======== TEXT SHOWN
What’s Up? (10/21/15)

Little Time Before Midnight
There’s about an hour until Midnight, so I’m very close to writing a What’s Up? (10/22/15). I wanted to write in because I think I’ve committed to an exercise routine; I’ve only gone three days in a row, but that’s a start. 10 Minutes a day, 30 minutes a night. It’s simple, and it works for me. I make myself do a little in the morning to get my day started, I do more at night because I’m already awake and I have a day’s worth of calories to chip away at. I think a big difference between this plan, and the exercise plans of my past–is that I’m out of school. I don’t have study sessions or homework that can get in the way of a simple goal. Bike a little bit every day. Slowly begin to bike more, and harder, over time. It’s not a weight loss goal. But it might help me lose weight.

Mets
Today is “Back To The Future Day” for what it’s worth. In Back To The Future, Part II, The Chicago Cubs made it to the 2015 World Series. It’s the top of the eighth, and the New York Mets lead the Cubs in what may be the final game of the National League Championship Series.
================
======== DATA FOR ANALYSIS
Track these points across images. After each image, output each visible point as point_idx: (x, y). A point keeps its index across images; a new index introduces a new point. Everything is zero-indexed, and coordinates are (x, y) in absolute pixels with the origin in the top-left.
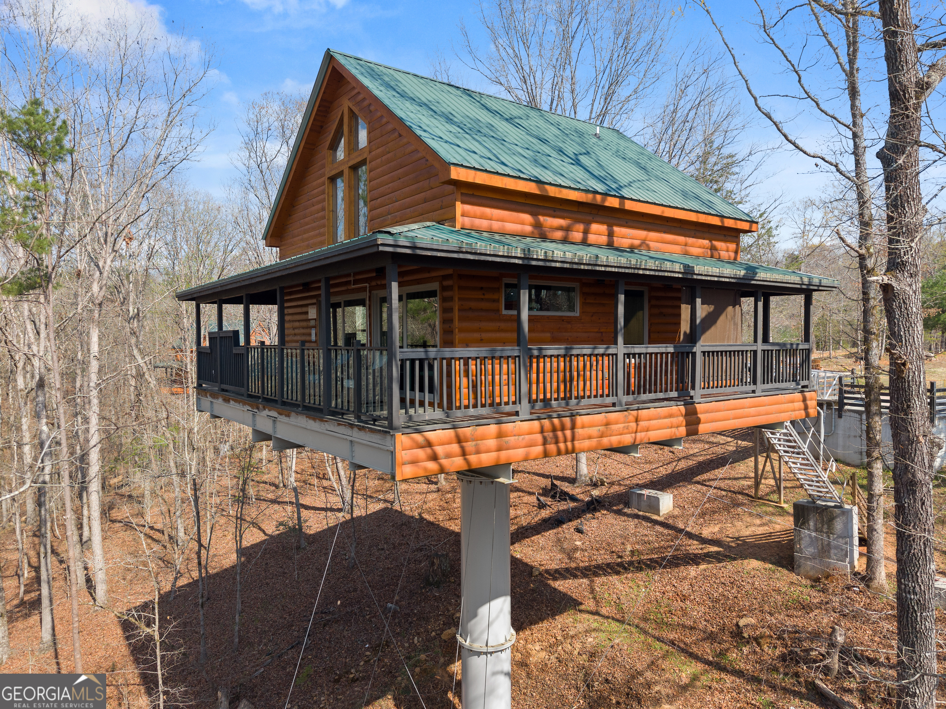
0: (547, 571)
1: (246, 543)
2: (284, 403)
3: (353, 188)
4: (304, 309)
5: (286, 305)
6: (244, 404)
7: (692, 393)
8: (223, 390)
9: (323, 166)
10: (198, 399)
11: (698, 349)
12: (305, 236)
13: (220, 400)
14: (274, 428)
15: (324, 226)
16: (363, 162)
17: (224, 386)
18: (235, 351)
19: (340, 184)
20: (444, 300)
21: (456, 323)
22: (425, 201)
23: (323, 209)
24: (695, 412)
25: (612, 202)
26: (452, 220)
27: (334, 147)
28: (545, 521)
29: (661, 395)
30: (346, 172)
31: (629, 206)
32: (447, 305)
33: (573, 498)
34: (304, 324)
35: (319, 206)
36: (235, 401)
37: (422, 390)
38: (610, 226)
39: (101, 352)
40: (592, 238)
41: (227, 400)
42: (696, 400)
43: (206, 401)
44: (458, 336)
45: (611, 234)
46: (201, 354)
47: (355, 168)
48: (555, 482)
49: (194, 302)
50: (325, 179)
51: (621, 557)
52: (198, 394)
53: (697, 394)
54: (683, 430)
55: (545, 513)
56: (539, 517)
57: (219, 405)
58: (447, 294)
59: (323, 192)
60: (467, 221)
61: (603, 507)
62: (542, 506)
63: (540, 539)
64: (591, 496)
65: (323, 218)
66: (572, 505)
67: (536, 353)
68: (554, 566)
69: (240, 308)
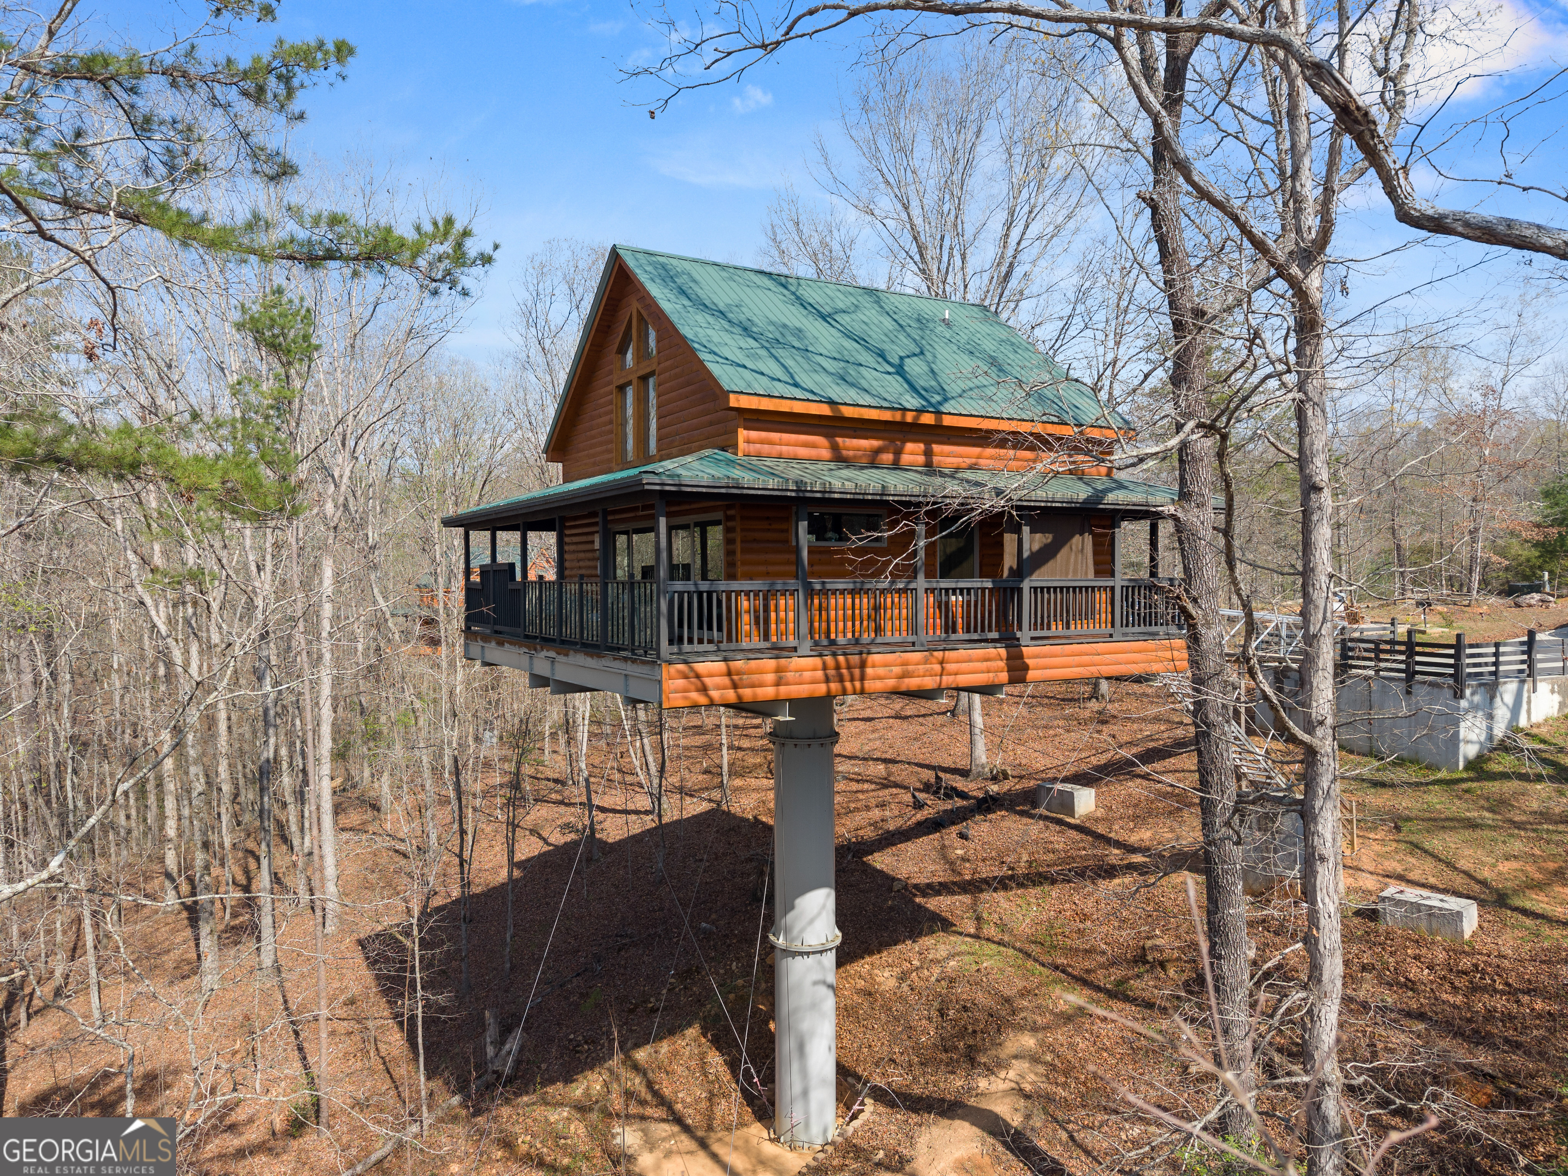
0: (916, 886)
1: (519, 857)
2: (563, 642)
3: (642, 401)
4: (590, 538)
5: (567, 532)
6: (520, 646)
7: (1019, 634)
8: (496, 632)
9: (611, 372)
10: (466, 645)
11: (1026, 585)
12: (592, 451)
13: (493, 644)
14: (553, 669)
15: (611, 442)
16: (652, 374)
17: (498, 628)
18: (511, 586)
19: (630, 393)
20: (728, 530)
21: (739, 555)
22: (711, 424)
23: (611, 422)
24: (1021, 656)
25: (928, 419)
26: (735, 446)
27: (622, 351)
28: (919, 824)
29: (975, 636)
30: (635, 382)
31: (947, 421)
32: (730, 535)
33: (963, 795)
34: (590, 555)
35: (605, 419)
36: (511, 643)
37: (710, 628)
38: (928, 444)
39: (338, 592)
40: (906, 458)
41: (500, 644)
42: (1023, 643)
43: (476, 648)
44: (740, 570)
45: (928, 453)
46: (471, 591)
47: (644, 379)
48: (941, 775)
49: (461, 530)
50: (612, 387)
51: (1012, 869)
52: (466, 638)
53: (1024, 635)
54: (1004, 677)
55: (920, 816)
56: (914, 820)
57: (493, 652)
58: (730, 524)
59: (611, 403)
60: (753, 448)
61: (1001, 807)
62: (918, 805)
63: (911, 848)
64: (987, 792)
65: (611, 432)
66: (959, 803)
67: (818, 587)
68: (922, 880)
69: (517, 535)
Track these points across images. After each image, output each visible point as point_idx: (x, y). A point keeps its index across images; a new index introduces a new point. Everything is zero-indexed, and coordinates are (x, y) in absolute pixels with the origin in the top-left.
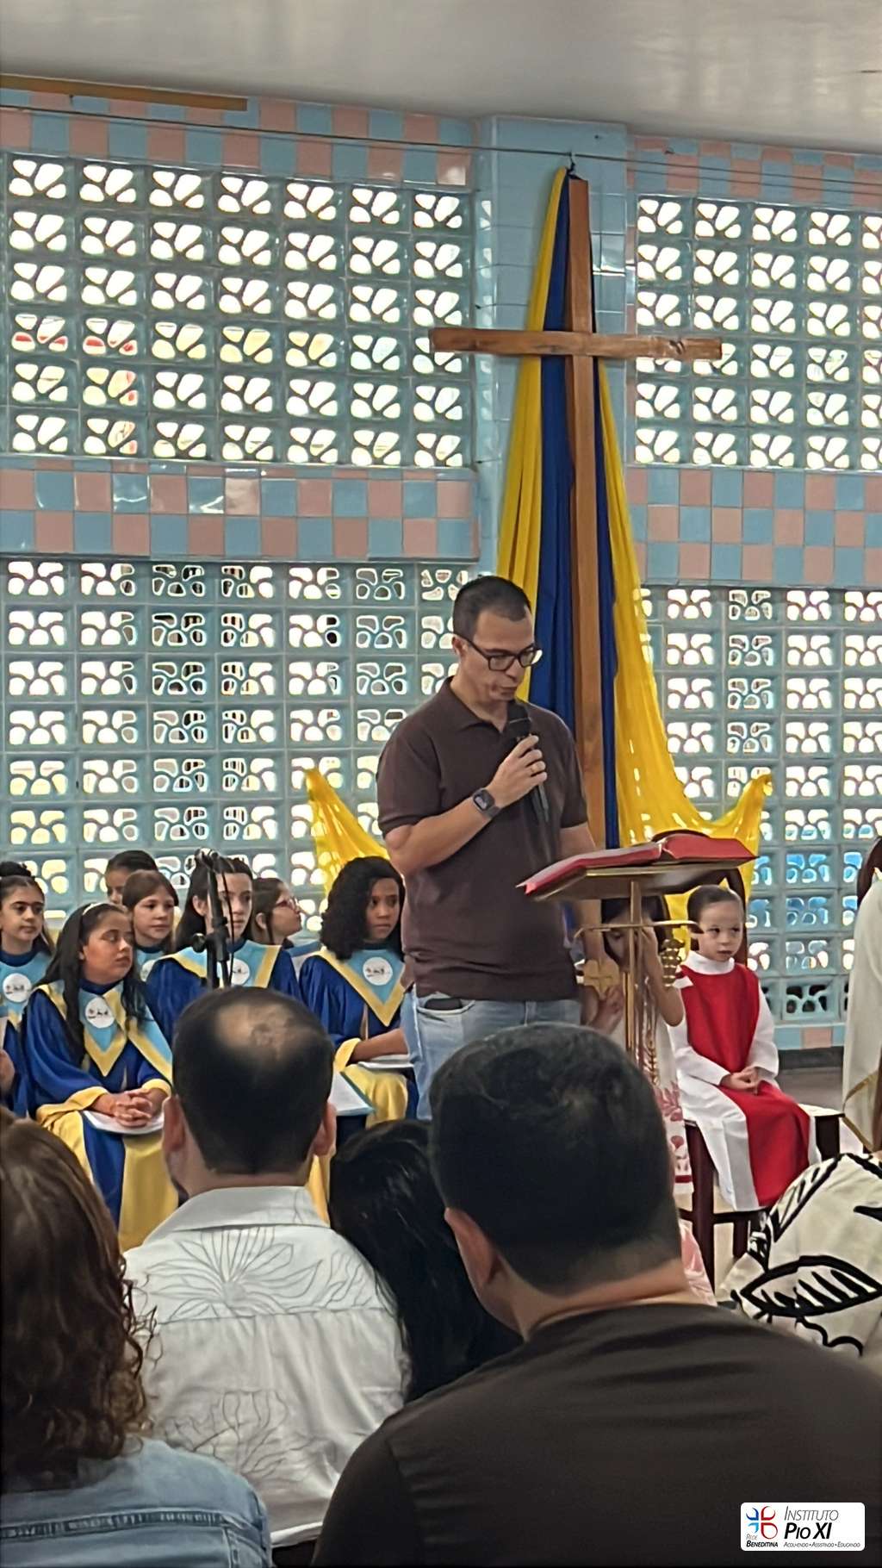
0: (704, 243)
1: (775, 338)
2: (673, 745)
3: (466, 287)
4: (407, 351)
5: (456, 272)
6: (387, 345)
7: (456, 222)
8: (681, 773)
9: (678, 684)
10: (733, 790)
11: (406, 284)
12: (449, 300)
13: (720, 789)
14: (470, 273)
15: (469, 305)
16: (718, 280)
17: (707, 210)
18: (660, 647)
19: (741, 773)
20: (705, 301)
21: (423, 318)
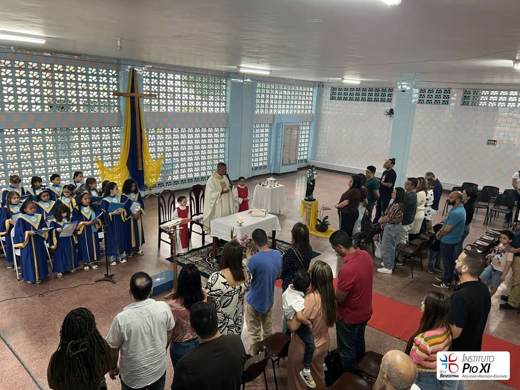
================
* TASKS TO PERFORM *
- A) According to the blog post, how many minutes does the writer exercise each night?
- B) Reproduce everything in the blog post from "Little Time Before" down to "me lose weight.".
- C) Write what comes next in the blog post, picking up after its final sentence.
The listing above comes from a separate source and has no connection to the blog post.

* RESULTS FOR THE EXERCISE *
- A) 30 minutes.

- B)
Little Time Before Midnight
There’s about an hour until Midnight, so I’m very close to writing a What’s Up? (10/22/15). I wanted to write in because I think I’ve committed to an exercise routine; I’ve only gone three days in a row, but that’s a start. 10 Minutes a day, 30 minutes a night. It’s simple, and it works for me. I make myself do a little in the morning to get my day started, I do more at night because I’m already awake and I have a day’s worth of calories to chip away at. I think a big difference between this plan, and the exercise plans of my past–is that I’m out of school. I don’t have study sessions or homework that can get in the way of a simple goal. Bike a little bit every day. Slowly begin to bike more, and harder, over time. It’s not a weight loss goal. But it might help me lose weight.

- C)
And as I write, Daniel Murphy just batted his 6th straight home run in a postseason game.

That does it.

The Mets are going to the World Series… how can they not?

This is so exciting for me, but I’m also awfully excited for my family. I’m so happy that my family can see a Mets World Series again. The fact that Daniel Murphy just hit ANOTHER home run hasn’t really settled in. It’s an amazing feat. Totally unbelievable. The man is on fire…

And yet, I’m going to pass out soon. I have Thursday ahead of me.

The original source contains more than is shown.